Entries supplied:
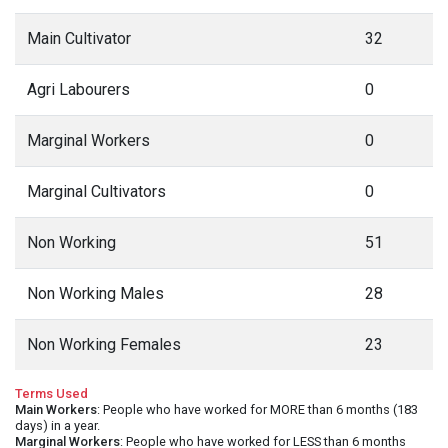
Main Cultivator
32
Agri Labourers
0
Marginal Workers
0
Marginal Cultivators
0
Non Working
51
Non Working Males
28
Non Working Females
23
Terms Used
Main Workers
: People who have worked for MORE than 6 months (183
days) in a year.
Marginal Workers
: People who have worked for LESS than 6 months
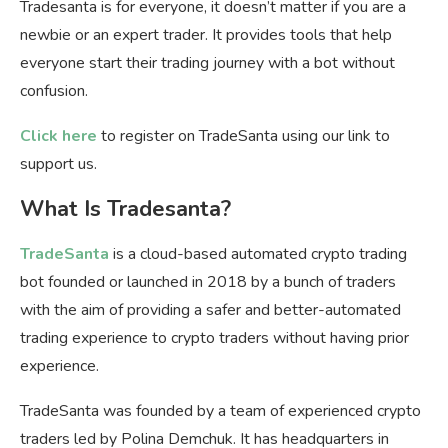
Tradesanta is for everyone, it doesn’t matter if you are a
newbie or an expert trader. It provides tools that help
everyone start their trading journey with a bot without
confusion.
Click here
to register on TradeSanta using our link to
support us.
What Is Tradesanta?
TradeSanta
is a cloud-based automated crypto trading
bot founded or launched in 2018 by a bunch of traders
with the aim of providing a safer and better-automated
trading experience to crypto traders without having prior
experience.
TradeSanta was founded by a team of experienced crypto
traders led by Polina Demchuk. It has headquarters in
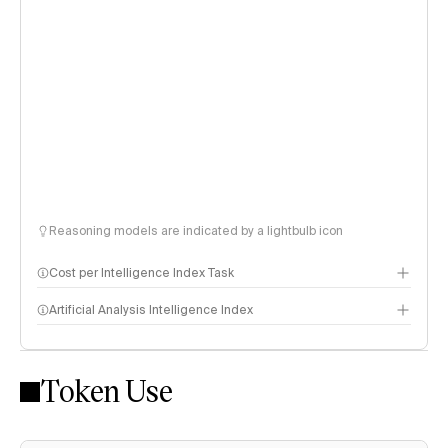
Reasoning models are indicated by a lightbulb icon
Cost per Intelligence Index Task
Artificial Analysis Intelligence Index
Token Use
Intelligence Index methodology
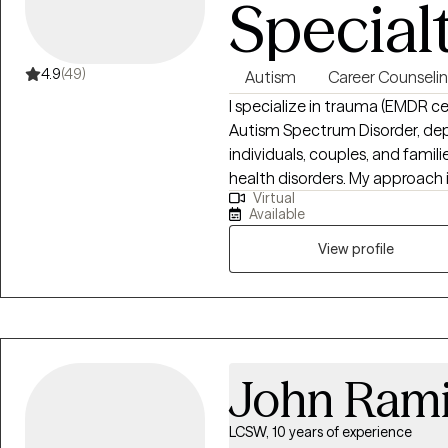
Special
4.9
(49)
Autism
Career Counseli
I specialize in trauma (EMDR certi
Autism Spectrum Disorder, depression, and an
individuals, couples, and famili
health disorders. My approach is process oriented and goal directed while
Virtual
providing psycho-education and resources. I will hel
Available
strength and build tools to cop
View profile
John Rami
LCSW, 10 years of experience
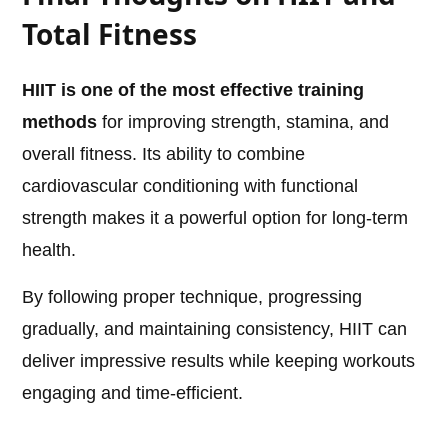
Total Fitness
HIIT is one of the most effective training
methods
for improving strength, stamina, and
overall fitness. Its ability to combine
cardiovascular conditioning with functional
strength makes it a powerful option for long-term
health.
By following proper technique, progressing
gradually, and maintaining consistency, HIIT can
deliver impressive results while keeping workouts
engaging and time-efficient.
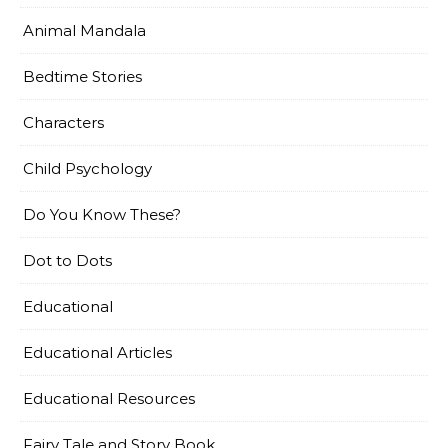
Animal Mandala
Bedtime Stories
Characters
Child Psychology
Do You Know These?
Dot to Dots
Educational
Educational Articles
Educational Resources
Fairy Tale and Story Book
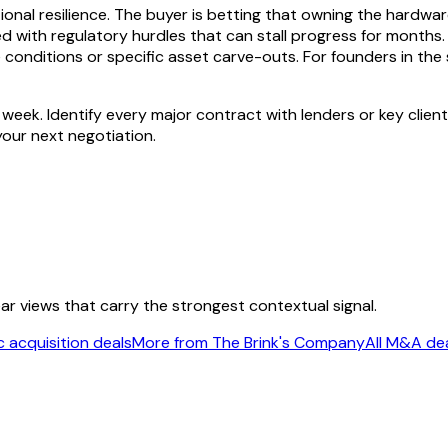
tional resilience. The buyer is betting that owning the hardwa
with regulatory hurdles that can stall progress for months. We
onditions or specific asset carve-outs. For founders in the se
ek. Identify every major contract with lenders or key client
 your next negotiation.
ear views that carry the strongest contextual signal.
 acquisition deals
More from The Brink's Company
All M&A de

Exercise aim: Lines holding "providing" are the ones to copy; find all of them in the listing.

Solution:
with the aim of providing a safer and better-automated
providing psycho-education and resources. I will hel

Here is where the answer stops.